## [What is being asked]
Repeat every entry below word for word, making no alterations of any kind.

Stored dataset items:
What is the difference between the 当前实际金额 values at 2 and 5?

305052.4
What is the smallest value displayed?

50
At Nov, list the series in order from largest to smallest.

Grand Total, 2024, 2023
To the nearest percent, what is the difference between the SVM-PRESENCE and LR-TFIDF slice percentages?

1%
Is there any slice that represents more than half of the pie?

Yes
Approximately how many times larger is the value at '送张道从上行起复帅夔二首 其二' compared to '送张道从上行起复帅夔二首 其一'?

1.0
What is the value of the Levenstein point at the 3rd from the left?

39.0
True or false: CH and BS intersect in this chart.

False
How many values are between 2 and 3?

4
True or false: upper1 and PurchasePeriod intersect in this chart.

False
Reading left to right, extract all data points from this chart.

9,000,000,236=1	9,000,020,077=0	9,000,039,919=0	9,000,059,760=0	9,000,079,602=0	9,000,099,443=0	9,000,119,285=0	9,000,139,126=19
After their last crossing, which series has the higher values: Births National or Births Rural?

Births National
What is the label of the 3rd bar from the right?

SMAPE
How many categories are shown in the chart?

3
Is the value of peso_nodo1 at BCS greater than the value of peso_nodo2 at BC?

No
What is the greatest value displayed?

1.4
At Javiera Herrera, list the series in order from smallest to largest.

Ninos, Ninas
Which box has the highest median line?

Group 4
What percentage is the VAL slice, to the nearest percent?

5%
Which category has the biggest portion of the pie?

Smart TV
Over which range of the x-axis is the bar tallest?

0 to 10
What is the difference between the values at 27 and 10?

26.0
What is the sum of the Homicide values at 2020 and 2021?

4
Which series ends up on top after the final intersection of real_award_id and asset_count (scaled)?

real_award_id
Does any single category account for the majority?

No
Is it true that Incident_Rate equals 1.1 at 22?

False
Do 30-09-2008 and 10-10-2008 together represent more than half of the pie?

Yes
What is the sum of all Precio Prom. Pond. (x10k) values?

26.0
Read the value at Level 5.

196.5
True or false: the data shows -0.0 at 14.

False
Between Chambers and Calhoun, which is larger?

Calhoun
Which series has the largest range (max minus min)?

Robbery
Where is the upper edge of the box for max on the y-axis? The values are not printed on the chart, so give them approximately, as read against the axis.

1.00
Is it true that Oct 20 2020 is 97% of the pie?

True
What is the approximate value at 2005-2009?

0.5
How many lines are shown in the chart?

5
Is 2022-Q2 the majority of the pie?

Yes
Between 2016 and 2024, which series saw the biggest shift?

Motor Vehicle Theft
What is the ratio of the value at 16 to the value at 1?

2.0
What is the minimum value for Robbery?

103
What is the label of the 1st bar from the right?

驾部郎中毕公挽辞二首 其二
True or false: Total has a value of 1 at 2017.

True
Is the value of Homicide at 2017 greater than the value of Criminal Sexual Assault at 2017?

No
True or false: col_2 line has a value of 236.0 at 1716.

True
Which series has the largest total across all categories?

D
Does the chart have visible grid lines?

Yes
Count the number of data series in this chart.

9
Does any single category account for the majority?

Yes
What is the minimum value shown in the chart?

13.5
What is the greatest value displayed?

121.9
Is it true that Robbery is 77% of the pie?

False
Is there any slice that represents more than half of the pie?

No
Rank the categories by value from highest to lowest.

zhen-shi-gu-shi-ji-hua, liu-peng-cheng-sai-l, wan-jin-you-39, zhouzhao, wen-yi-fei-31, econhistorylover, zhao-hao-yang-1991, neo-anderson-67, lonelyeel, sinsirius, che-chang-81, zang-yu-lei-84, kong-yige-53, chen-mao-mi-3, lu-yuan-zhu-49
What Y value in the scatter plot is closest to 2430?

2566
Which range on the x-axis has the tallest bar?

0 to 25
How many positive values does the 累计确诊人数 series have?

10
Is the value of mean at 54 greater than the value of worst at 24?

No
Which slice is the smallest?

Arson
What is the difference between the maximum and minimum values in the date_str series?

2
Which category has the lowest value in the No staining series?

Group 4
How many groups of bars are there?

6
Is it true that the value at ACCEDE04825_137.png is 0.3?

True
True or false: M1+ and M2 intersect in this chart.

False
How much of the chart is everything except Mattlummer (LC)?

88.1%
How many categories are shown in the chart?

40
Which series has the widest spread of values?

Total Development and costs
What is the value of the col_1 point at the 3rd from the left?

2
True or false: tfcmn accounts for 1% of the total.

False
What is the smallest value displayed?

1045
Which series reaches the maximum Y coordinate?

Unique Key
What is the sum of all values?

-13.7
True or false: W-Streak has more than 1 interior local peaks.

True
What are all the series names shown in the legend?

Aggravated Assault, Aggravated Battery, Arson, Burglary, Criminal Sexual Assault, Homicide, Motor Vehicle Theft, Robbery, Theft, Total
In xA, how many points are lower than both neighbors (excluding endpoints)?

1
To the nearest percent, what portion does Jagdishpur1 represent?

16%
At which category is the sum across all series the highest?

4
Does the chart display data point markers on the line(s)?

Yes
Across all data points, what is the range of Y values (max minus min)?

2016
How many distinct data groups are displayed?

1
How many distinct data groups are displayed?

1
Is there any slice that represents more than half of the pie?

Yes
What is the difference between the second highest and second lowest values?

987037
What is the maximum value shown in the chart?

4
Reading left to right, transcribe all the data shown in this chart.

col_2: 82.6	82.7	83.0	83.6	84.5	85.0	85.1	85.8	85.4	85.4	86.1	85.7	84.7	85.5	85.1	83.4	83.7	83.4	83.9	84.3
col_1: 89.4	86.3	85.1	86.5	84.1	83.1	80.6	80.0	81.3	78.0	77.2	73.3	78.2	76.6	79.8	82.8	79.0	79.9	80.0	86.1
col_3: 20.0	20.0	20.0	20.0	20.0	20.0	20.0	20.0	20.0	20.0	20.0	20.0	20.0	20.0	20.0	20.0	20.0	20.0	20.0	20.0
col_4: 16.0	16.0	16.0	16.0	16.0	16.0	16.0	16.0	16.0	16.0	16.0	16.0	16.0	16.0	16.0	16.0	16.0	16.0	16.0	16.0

## [Completed task]
What is the difference between the 当前实际金额 values at 2 and 5?

305052.4
What is the smallest value displayed?

50
At Nov, list the series in order from largest to smallest.

Grand Total, 2024, 2023
To the nearest percent, what is the difference between the SVM-PRESENCE and LR-TFIDF slice percentages?

1%
Is there any slice that represents more than half of the pie?

Yes
Approximately how many times larger is the value at '送张道从上行起复帅夔二首 其二' compared to '送张道从上行起复帅夔二首 其一'?

1.0
What is the value of the Levenstein point at the 3rd from the left?

39.0
True or false: CH and BS intersect in this chart.

False
How many values are between 2 and 3?

4
True or false: upper1 and PurchasePeriod intersect in this chart.

False
Reading left to right, extract all data points from this chart.

9,000,000,236=1	9,000,020,077=0	9,000,039,919=0	9,000,059,760=0	9,000,079,602=0	9,000,099,443=0	9,000,119,285=0	9,000,139,126=19
After their last crossing, which series has the higher values: Births National or Births Rural?

Births National
What is the label of the 3rd bar from the right?

SMAPE
How many categories are shown in the chart?

3
Is the value of peso_nodo1 at BCS greater than the value of peso_nodo2 at BC?

No
What is the greatest value displayed?

1.4
At Javiera Herrera, list the series in order from smallest to largest.

Ninos, Ninas
Which box has the highest median line?

Group 4
What percentage is the VAL slice, to the nearest percent?

5%
Which category has the biggest portion of the pie?

Smart TV
Over which range of the x-axis is the bar tallest?

0 to 10
What is the difference between the values at 27 and 10?

26.0
What is the sum of the Homicide values at 2020 and 2021?

4
Which series ends up on top after the final intersection of real_award_id and asset_count (scaled)?

real_award_id
Does any single category account for the majority?

No
Is it true that Incident_Rate equals 1.1 at 22?

False
Do 30-09-2008 and 10-10-2008 together represent more than half of the pie?

Yes
What is the sum of all Precio Prom. Pond. (x10k) values?

26.0
Read the value at Level 5.

196.5
True or false: the data shows -0.0 at 14.

False
Between Chambers and Calhoun, which is larger?

Calhoun
Which series has the largest range (max minus min)?

Robbery
Where is the upper edge of the box for max on the y-axis? The values are not printed on the chart, so give them approximately, as read against the axis.

1.00
Is it true that Oct 20 2020 is 97% of the pie?

True
What is the approximate value at 2005-2009?

0.5
How many lines are shown in the chart?

5
Is 2022-Q2 the majority of the pie?

Yes
Between 2016 and 2024, which series saw the biggest shift?

Motor Vehicle Theft
What is the ratio of the value at 16 to the value at 1?

2.0
What is the minimum value for Robbery?

103
What is the label of the 1st bar from the right?

驾部郎中毕公挽辞二首 其二
True or false: Total has a value of 1 at 2017.

True
Is the value of Homicide at 2017 greater than the value of Criminal Sexual Assault at 2017?

No
True or false: col_2 line has a value of 236.0 at 1716.

True
Which series has the largest total across all categories?

D
Does the chart have visible grid lines?

Yes
Count the number of data series in this chart.

9
Does any single category account for the majority?

Yes
What is the minimum value shown in the chart?

13.5
What is the greatest value displayed?

121.9
Is it true that Robbery is 77% of the pie?

False
Is there any slice that represents more than half of the pie?

No
Rank the categories by value from highest to lowest.

zhen-shi-gu-shi-ji-hua, liu-peng-cheng-sai-l, wan-jin-you-39, zhouzhao, wen-yi-fei-31, econhistorylover, zhao-hao-yang-1991, neo-anderson-67, lonelyeel, sinsirius, che-chang-81, zang-yu-lei-84, kong-yige-53, chen-mao-mi-3, lu-yuan-zhu-49
What Y value in the scatter plot is closest to 2430?

2566
Which range on the x-axis has the tallest bar?

0 to 25
How many positive values does the 累计确诊人数 series have?

10
Is the value of mean at 54 greater than the value of worst at 24?

No
Which slice is the smallest?

Arson
What is the difference between the maximum and minimum values in the date_str series?

2
Which category has the lowest value in the No staining series?

Group 4
How many groups of bars are there?

6
Is it true that the value at ACCEDE04825_137.png is 0.3?

True
True or false: M1+ and M2 intersect in this chart.

False
How much of the chart is everything except Mattlummer (LC)?

88.1%
How many categories are shown in the chart?

40
Which series has the widest spread of values?

Total Development and costs
What is the value of the col_1 point at the 3rd from the left?

2
True or false: tfcmn accounts for 1% of the total.

False
What is the smallest value displayed?

1045
Which series reaches the maximum Y coordinate?

Unique Key
What is the sum of all values?

-13.7
True or false: W-Streak has more than 1 interior local peaks.

True
What are all the series names shown in the legend?

Aggravated Assault, Aggravated Battery, Arson, Burglary, Criminal Sexual Assault, Homicide, Motor Vehicle Theft, Robbery, Theft, Total
In xA, how many points are lower than both neighbors (excluding endpoints)?

1
To the nearest percent, what portion does Jagdishpur1 represent?

16%
At which category is the sum across all series the highest?

4
Does the chart display data point markers on the line(s)?

Yes
Across all data points, what is the range of Y values (max minus min)?

2016
How many distinct data groups are displayed?

1
How many distinct data groups are displayed?

1
Is there any slice that represents more than half of the pie?

Yes
What is the difference between the second highest and second lowest values?

987037
What is the maximum value shown in the chart?

4
Reading left to right, transcribe all the data shown in this chart.

col_2: 82.6	82.7	83.0	83.6	84.5	85.0	85.1	85.8	85.4	85.4	86.1	85.7	84.7	85.5	85.1	83.4	83.7	83.4	83.9	84.3
col_1: 89.4	86.3	85.1	86.5	84.1	83.1	80.6	80.0	81.3	78.0	77.2	73.3	78.2	76.6	79.8	82.8	79.0	79.9	80.0	86.1
col_3: 20.0	20.0	20.0	20.0	20.0	20.0	20.0	20.0	20.0	20.0	20.0	20.0	20.0	20.0	20.0	20.0	20.0	20.0	20.0	20.0
col_4: 16.0	16.0	16.0	16.0	16.0	16.0	16.0	16.0	16.0	16.0	16.0	16.0	16.0	16.0	16.0	16.0	16.0	16.0	16.0	16.0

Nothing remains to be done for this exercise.